S26: analysis of caramel aroma OVA value results: the OAV value is the aroma activity value of the yeast fermented wine and can be used for representing the caramel aroma content in the musalaisi. The ratio between the content of OAV value in a food product and its aroma threshold in a particular substrate (water, oil, etc.). The threshold value of furanone in water is 0.16mg/L, the threshold value of acetylfuran in water is 10mg/L, and the threshold value of 5-methylfurfural in water is 466.32 mg/L. The data indicating the sum of OAV of furanone, acetylfuran and 5 methylfurfural among the 65 strains are shown in Table 3, and the OAV sum is the highest among F2-B163-2 strains, and the OAV value is 996.21.

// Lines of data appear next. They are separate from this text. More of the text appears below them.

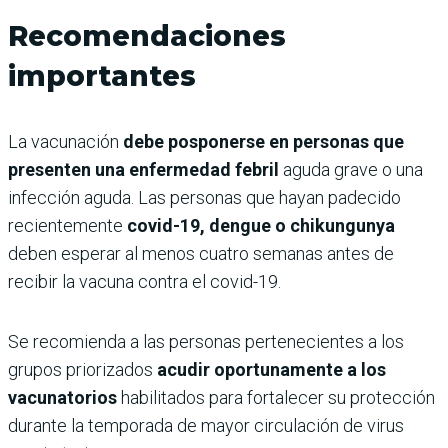
Recomendaciones
importantes
La vacunación
debe posponerse en personas que
presenten una enfermedad febril
aguda grave o una
infección aguda. Las personas que hayan padecido
recientemente
covid-19, dengue o chikungunya
deben esperar al menos cuatro semanas antes de
recibir la vacuna contra el covid-19.
Se recomienda a las personas pertenecientes a los
grupos priorizados
acudir oportunamente a los
vacunatorios
habilitados para fortalecer su protección
durante la temporada de mayor circulación de virus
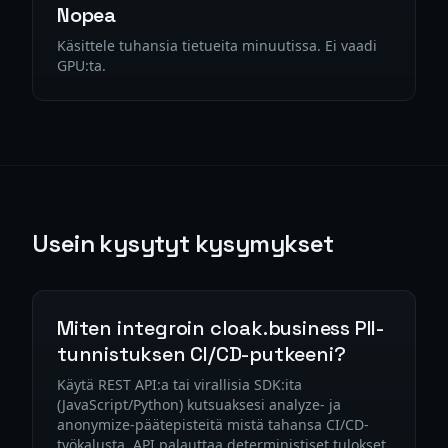
Nopea
Käsittele tuhansia tietueita minuutissa. Ei vaadi
GPU:ta.
Usein kysytyt kysymykset
Miten integroin cloak.business PII-
tunnistuksen CI/CD-putkeeni?
Käytä REST API:a tai virallisia SDK:ita
(JavaScript/Python) kutsuaksesi analyze- ja
anonymize-päätepisteitä mistä tahansa CI/CD-
työkalusta. API palauttaa deterministiset tulokset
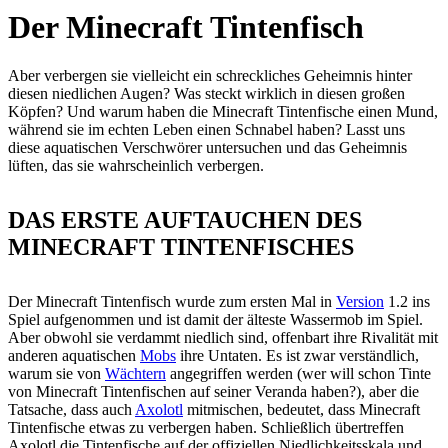
Der Minecraft Tintenfisch
Aber verbergen sie vielleicht ein schreckliches Geheimnis hinter
diesen niedlichen Augen? Was steckt wirklich in diesen großen
Köpfen? Und warum haben die Minecraft Tintenfische einen Mund,
während sie im echten Leben einen Schnabel haben? Lasst uns
diese aquatischen Verschwörer untersuchen und das Geheimnis
lüften, das sie wahrscheinlich verbergen.
DAS ERSTE AUFTAUCHEN DES
MINECRAFT TINTENFISCHES
Der Minecraft Tintenfisch wurde zum ersten Mal in
Version
1.2 ins
Spiel aufgenommen und ist damit der älteste Wassermob im Spiel.
Aber obwohl sie verdammt niedlich sind, offenbart ihre Rivalität mit
anderen aquatischen
Mobs
ihre Untaten. Es ist zwar verständlich,
warum sie von
Wächtern
angegriffen werden (wer will schon Tinte
von Minecraft Tintenfischen auf seiner Veranda haben?), aber die
Tatsache, dass auch
Axolotl
mitmischen, bedeutet, dass Minecraft
Tintenfische etwas zu verbergen haben. Schließlich übertreffen
Axolotl die Tintenfische auf der offiziellen Niedlichkeitsskala und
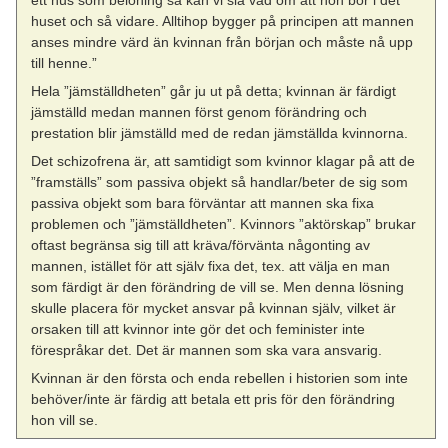
huset och så vidare. Alltihop bygger på principen att mannen
anses mindre värd än kvinnan från början och måste nå upp
till henne.”
Hela ”jämställdheten” går ju ut på detta; kvinnan är färdigt
jämställd medan mannen först genom förändring och
prestation blir jämställd med de redan jämställda kvinnorna.
Det schizofrena är, att samtidigt som kvinnor klagar på att de
”framställs” som passiva objekt så handlar/beter de sig som
passiva objekt som bara förväntar att mannen ska fixa
problemen och ”jämställdheten”. Kvinnors ”aktörskap” brukar
oftast begränsa sig till att kräva/förvänta någonting av
mannen, istället för att själv fixa det, tex. att välja en man
som färdigt är den förändring de vill se. Men denna lösning
skulle placera för mycket ansvar på kvinnan själv, vilket är
orsaken till att kvinnor inte gör det och feminister inte
förespråkar det. Det är mannen som ska vara ansvarig.
Kvinnan är den första och enda rebellen i historien som inte
behöver/inte är färdig att betala ett pris för den förändring
hon vill se.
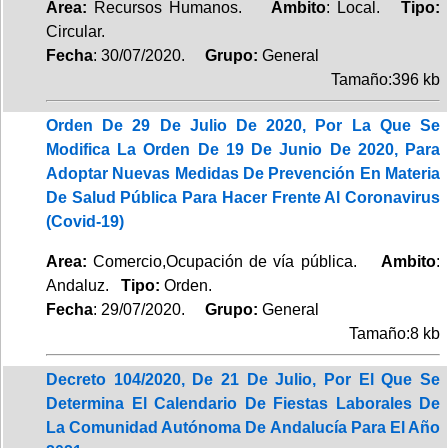
Area:
Recursos Humanos.
Ambito
: Local.
Tipo:
Circular.
Fecha
: 30/07/2020.
Grupo:
General
Tamaño:396 kb
Orden De 29 De Julio De 2020, Por La Que Se
Modifica La Orden De 19 De Junio De 2020, Para
Adoptar Nuevas Medidas De Prevención En Materia
De Salud Pública Para Hacer Frente Al Coronavirus
(Covid-19)
Area:
Comercio,Ocupación de vía pública.
Ambito
:
Andaluz.
Tipo:
Orden.
Fecha
: 29/07/2020.
Grupo:
General
Tamaño:8 kb
Decreto 104/2020, De 21 De Julio, Por El Que Se
Determina El Calendario De Fiestas Laborales De
La Comunidad Autónoma De Andalucía Para El Año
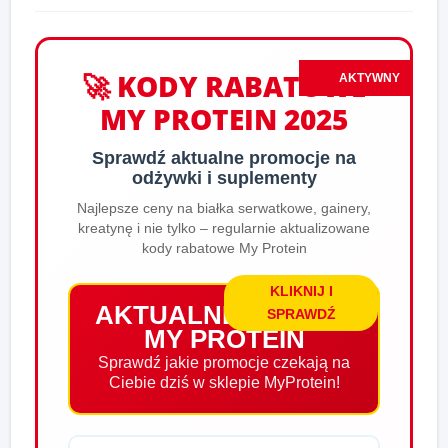
🚀 KODY RABATOWE
AKTYWNY
MY PROTEIN 2025
Sprawdź aktualne promocje na
odżywki i suplementy
Najlepsze ceny na białka serwatkowe, gainery,
kreatynę i nie tylko – regularnie aktualizowane
kody rabatowe My Protein
KLIKNIJ I
AKTUALNE RABATY
SPRAWDŹ
MY PROTEIN
Sprawdź jakie promocje czekają na
Ciebie dziś w sklepie MyProtein!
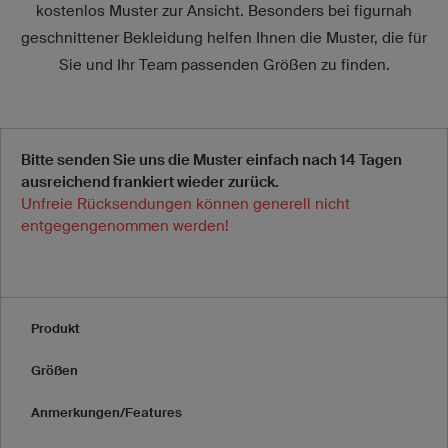
kostenlos Muster zur Ansicht. Besonders bei figurnah
geschnittener Bekleidung helfen Ihnen die Muster, die für
Sie und Ihr Team passenden Größen zu finden.
Bitte senden Sie uns die Muster einfach nach 14 Tagen
ausreichend frankiert wieder zurück.
Unfreie Rücksendungen können generell nicht
entgegengenommen werden!
Produkt
Größen
Anmerkungen/Features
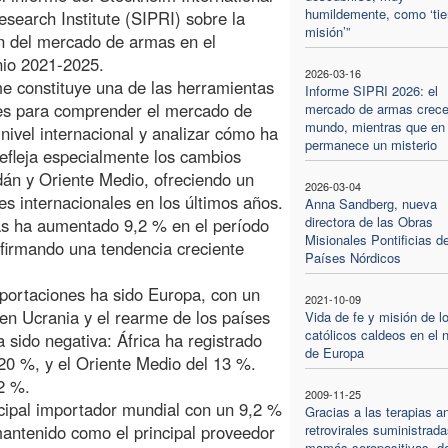
humildemente, como ‘tie
search Institute (SIPRI) sobre la
misión’”
n del mercado de armas en el
nio 2021-2025.
2026-03-16
me constituye una de las herramientas
Informe SIPRI 2026: el
es para comprender el mercado de
mercado de armas crece
mundo, mientras que en 
nivel internacional y analizar cómo ha
permanece un misterio
refleja especialmente los cambios
dán y Oriente Medio, ofreciendo un
2026-03-04
es internacionales en los últimos años.
Anna Sandberg, nueva
directora de las Obras
as ha aumentado 9,2 % en el período
Misionales Pontificias de
nfirmando una tendencia creciente
Países Nórdicos
portaciones ha sido Europa, con un
2021-10-09
en Ucrania y el rearme de los países
Vida de fe y misión de l
católicos caldeos en el n
 sido negativa: África ha registrado
de Europa
20 %, y el Oriente Medio del 13 %.
2 %.
2009-11-25
ncipal importador mundial con un 9,2 %
Gracias a las terapias an
mantenido como el principal proveedor
retrovirales suministrada
mamás seropositivas, d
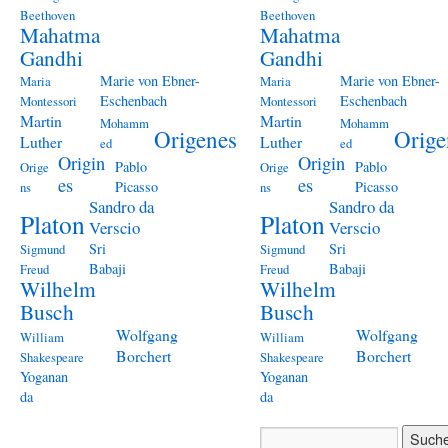
Beethoven
Beethoven
Mahatma
Mahatma
Gandhi
Gandhi
Marie von Ebner-
Marie von Ebner-
Maria
Maria
Eschenbach
Eschenbach
Montessori
Montessori
Martin
Martin
Mohamm
Mohamm
Origenes
Orige
Luther
Luther
ed
ed
Origin
Origin
Pablo
Pablo
Orige
Orige
es
es
Picasso
Picasso
ns
ns
Sandro da
Sandro da
Platon
Platon
Verscio
Verscio
Sri
Sri
Sigmund
Sigmund
Babaji
Babaji
Freud
Freud
Wilhelm
Wilhelm
Busch
Busch
Wolfgang
Wolfgang
William
William
Borchert
Borchert
Shakespeare
Shakespeare
Yoganan
Yoganan
da
da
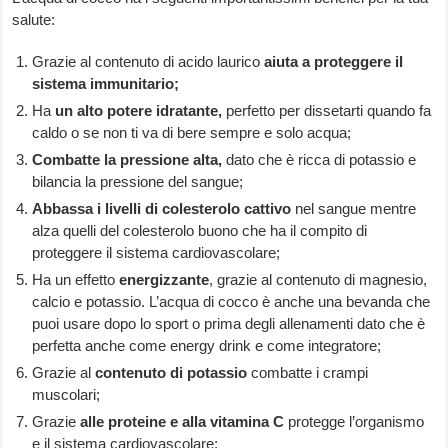
salute:
Grazie al contenuto di acido laurico
aiuta a proteggere il
sistema immunitario;
Ha
un alto potere idratante,
perfetto per dissetarti quando fa
caldo o se non ti va di bere sempre e solo acqua;
Combatte la pressione alta,
dato che è ricca di potassio e
bilancia la pressione del sangue;
Abbassa i livelli di colesterolo cattivo
nel sangue mentre
alza quelli del colesterolo buono che ha il compito di
proteggere il sistema cardiovascolare;
Ha un effetto
energizzante
, grazie al contenuto di magnesio,
calcio e potassio. L’acqua di cocco è anche una bevanda che
puoi usare dopo lo sport o prima degli allenamenti dato che è
perfetta anche come energy drink e come integratore;
Grazie al
contenuto di potassio
combatte i crampi
muscolari;
Grazie
alle proteine e alla vitamina C
protegge l’organismo
e il sistema cardiovascolare;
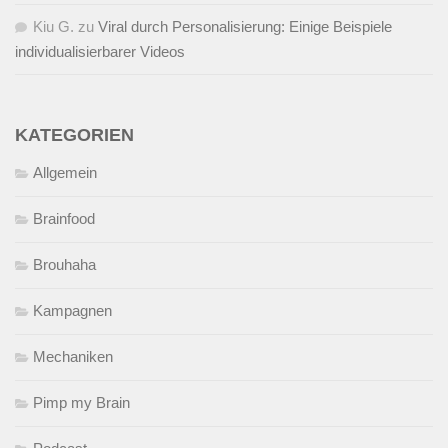
Kiu G.
zu
Viral durch Personalisierung: Einige Beispiele
individualisierbarer Videos
KATEGORIEN
Allgemein
Brainfood
Brouhaha
Kampagnen
Mechaniken
Pimp my Brain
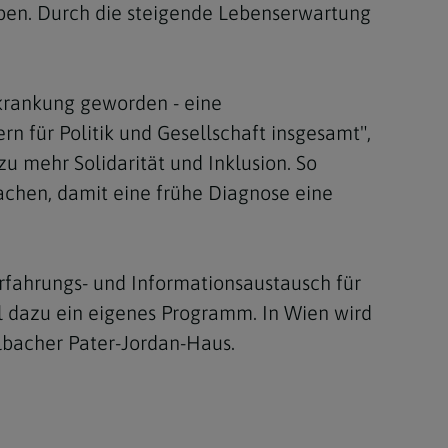
eben. Durch die steigende Lebenserwartung
rkrankung geworden - eine
n für Politik und Gesellschaft insgesamt",
u mehr Solidarität und Inklusion. So
achen, damit eine frühe Diagnose eine
Erfahrungs- und Informationsaustausch für
 dazu ein eigenes Programm. In Wien wird
lbacher Pater-Jordan-Haus.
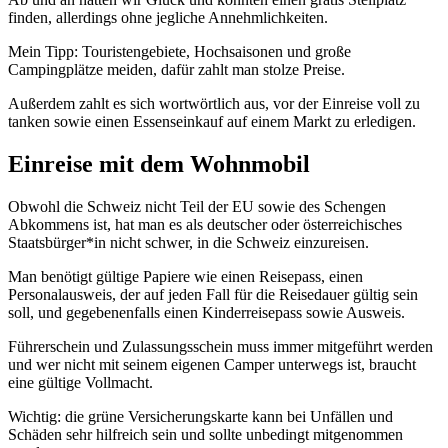
finden, allerdings ohne jegliche Annehmlichkeiten.
Mein Tipp: Touristengebiete, Hochsaisonen und große
Campingplätze meiden, dafür zahlt man stolze Preise.
Außerdem zahlt es sich wortwörtlich aus, vor der Einreise voll zu
tanken sowie einen Essenseinkauf auf einem Markt zu erledigen.
Einreise mit dem Wohnmobil
Obwohl die Schweiz nicht Teil der EU sowie des Schengen
Abkommens ist, hat man es als deutscher oder österreichisches
Staatsbürger*in nicht schwer, in die Schweiz einzureisen.
Man benötigt gültige Papiere wie einen Reisepass, einen
Personalausweis, der auf jeden Fall für die Reisedauer gültig sein
soll, und gegebenenfalls einen Kinderreisepass sowie Ausweis.
Führerschein und Zulassungsschein muss immer mitgeführt werden
und wer nicht mit seinem eigenen Camper unterwegs ist, braucht
eine gültige Vollmacht.
Wichtig: die grüne Versicherungskarte kann bei Unfällen und
Schäden sehr hilfreich sein und sollte unbedingt mitgenommen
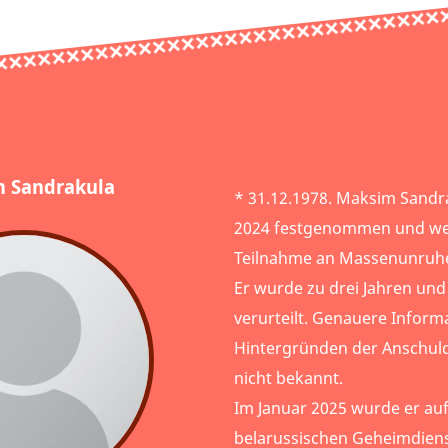
 Sandrakula
* 31.12.1978. Maksim Sandr
2024 festgenommen und we
Teilnahme an Massenunruhe
Er wurde zu drei Jahren un
verurteilt. Genauere Inform
Hintergründen der Anschuld
nicht bekannt.
Im Januar 2025 wurde er auf 
belarussischen Geheimdiens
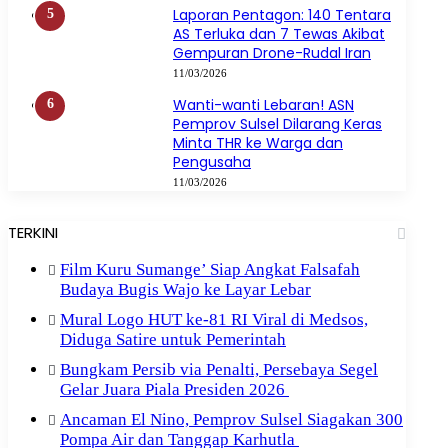
Laporan Pentagon: 140 Tentara
AS Terluka dan 7 Tewas Akibat
Gempuran Drone-Rudal Iran
11/03/2026
Wanti-wanti Lebaran! ASN
Pemprov Sulsel Dilarang Keras
Minta THR ke Warga dan
Pengusaha
11/03/2026
TERKINI
Film Kuru Sumange’ Siap Angkat Falsafah
Budaya Bugis Wajo ke Layar Lebar
Mural Logo HUT ke-81 RI Viral di Medsos,
Diduga Satire untuk Pemerintah
Bungkam Persib via Penalti, Persebaya Segel
Gelar Juara Piala Presiden 2026
Ancaman El Nino, Pemprov Sulsel Siagakan 300
Pompa Air dan Tanggap Karhutla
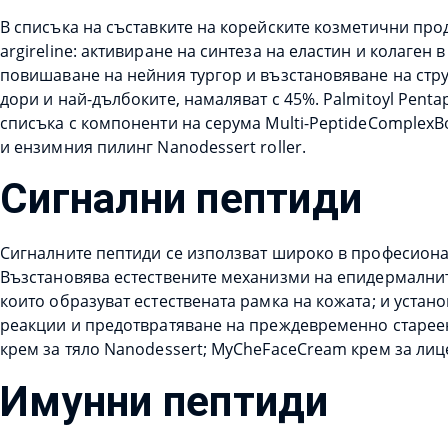
В списъка на съставките на корейските козметични прод
argireline: активиране на синтеза на еластин и колаге
повишаване на нейния тургор и възстановяване на струк
дори и най-дълбоките, намаляват с 45%. Palmitoyl Pent
списъка с компоненти на серума Multi-PeptideComplexBo
и ензимния пилинг Nanodessert roller.
Сигнални пептиди
Сигналните пептиди се използват широко в професионалн
Възстановява естествените механизми на епидермалните
които образуват естествената рамка на кожата; и устан
реакции и предотвратяване на преждевременно стареене
крем за тяло Nanodessert; MyCheFaceCream крем за лице
Имунни пептиди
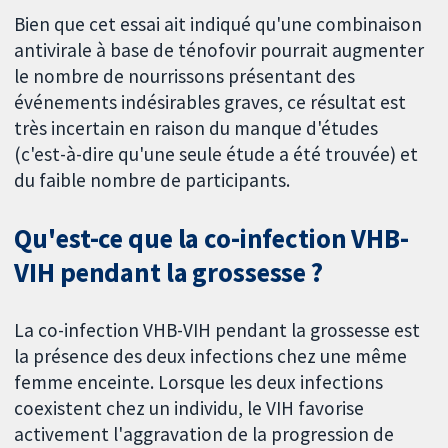
Bien que cet essai ait indiqué qu'une combinaison
antivirale à base de ténofovir pourrait augmenter
le nombre de nourrissons présentant des
événements indésirables graves, ce résultat est
très incertain en raison du manque d'études
(c'est-à-dire qu'une seule étude a été trouvée) et
du faible nombre de participants.
Qu'est-ce que la co-infection VHB-
VIH pendant la grossesse ?
La co-infection VHB-VIH pendant la grossesse est
la présence des deux infections chez une même
femme enceinte. Lorsque les deux infections
coexistent chez un individu, le VIH favorise
activement l'aggravation de la progression de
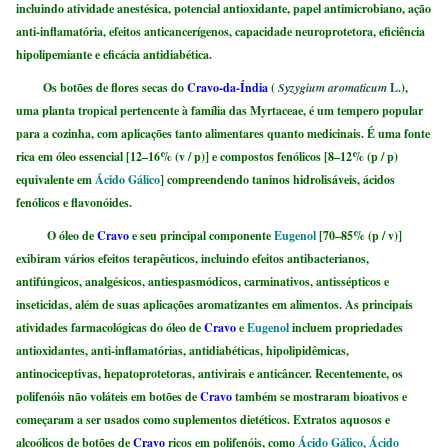
incluindo atividade anestésica, potencial antioxidante, papel antimicrobiano, ação
anti-inflamatória, efeitos anticancerígenos, capacidade neuroprotetora, eficiência
hipolipemiante e eficácia antidiabética.
Os botões de flores secas do
Cravo-da-Índia
(
Syzygium aromaticum
L
.),
uma planta tropical pertencente à família das Myrtaceae, é um tempero popular
para a cozinha, com aplicações tanto alimentares quanto medicinais. É uma fonte
rica em óleo essencial [12–16% (v / p)] e compostos fenólicos [8–12% (p / p)
equivalente em
Ácido Gálico
] compreendendo taninos hidrolisáveis, ácidos
fenólicos e flavonóides
.
O óleo de
Cravo
e seu principal componente
Eugenol
[70–85% (p / v)]
exibiram vários efeitos terapêuticos, incluindo efeitos antibacterianos,
antifúngicos, analgésicos, antiespasmódicos, carminativos, antissépticos e
inseticidas, além de suas aplicações aromatizantes em alimentos
. As principais
atividades farmacológicas do óleo de
Cravo
e
Eugenol
incluem propriedades
antioxidantes, anti-inflamatórias, antidiabéticas, hipolipidêmicas,
antinociceptivas, hepatoprotetoras, antivirais e anticâncer.
Recentemente, os
polifenóis não voláteis em botões de
Cravo
também se mostraram bioativos e
começaram a ser usados ​​como suplementos dietéticos.
Extratos aquosos e
alcoólicos de botões de
Cravo
ricos em polifenóis, como
Ácido Gálico, Ácido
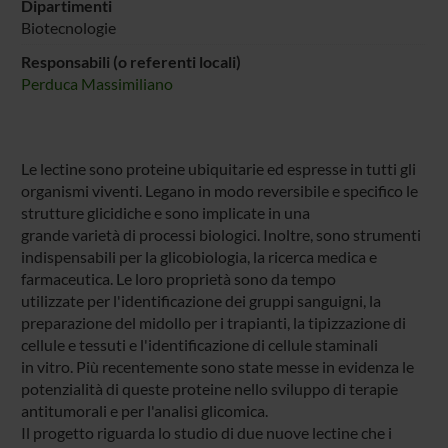
Dipartimenti
Biotecnologie
Responsabili (o referenti locali)
Perduca Massimiliano
Le lectine sono proteine ubiquitarie ed espresse in tutti gli
organismi viventi. Legano in modo reversibile e specifico le
strutture glicidiche e sono implicate in una
grande varietà di processi biologici. Inoltre, sono strumenti
indispensabili per la glicobiologia, la ricerca medica e
farmaceutica. Le loro proprietà sono da tempo
utilizzate per l'identificazione dei gruppi sanguigni, la
preparazione del midollo per i trapianti, la tipizzazione di
cellule e tessuti e l'identificazione di cellule staminali
in vitro. Più recentemente sono state messe in evidenza le
potenzialità di queste proteine nello sviluppo di terapie
antitumorali e per l'analisi glicomica.
Il progetto riguarda lo studio di due nuove lectine che i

S27: sensory evaluation: seven testers are selected, the caramel aroma is distinguished according to the wine noses, the caramel aroma after 65 strains of bacteria are fermented is graded according to 1-5, and 1 represents that the caramel aroma is light and almost not available; 2-3 represents that the caramel has common fragrance and is not strong; 4-5 represents the strong fragrance of caramel. An alcohol aqueous solution of furanone. Preparing 5 furanone concentration gradients of 200mg/L, 40mg/L, 8mg/L, 1.6mg/L and 0.32mg/L respectively, and reference solution (concentration is obtained by detecting concentration in fermented wine), randomly numbering, presenting to an evaluator, identifying the furanone reference solution (1-5 points in scale), and asking the evaluator to score the wine sample according to the scoring rule and the scoring requirement, wherein the scoring results are shown in Table 4. As can be seen from the scoring Table 4, the fermentation broth of the strain No. F-B18-6 had the highest score, followed by the strain Nos. F2-C507-4 and F2-P85-3, (F-B18-6 and F2-C507-4 were non-Saccharomyces cerevisiae, and the strain F2-P85-3 was Saccharomyces cerevisiae).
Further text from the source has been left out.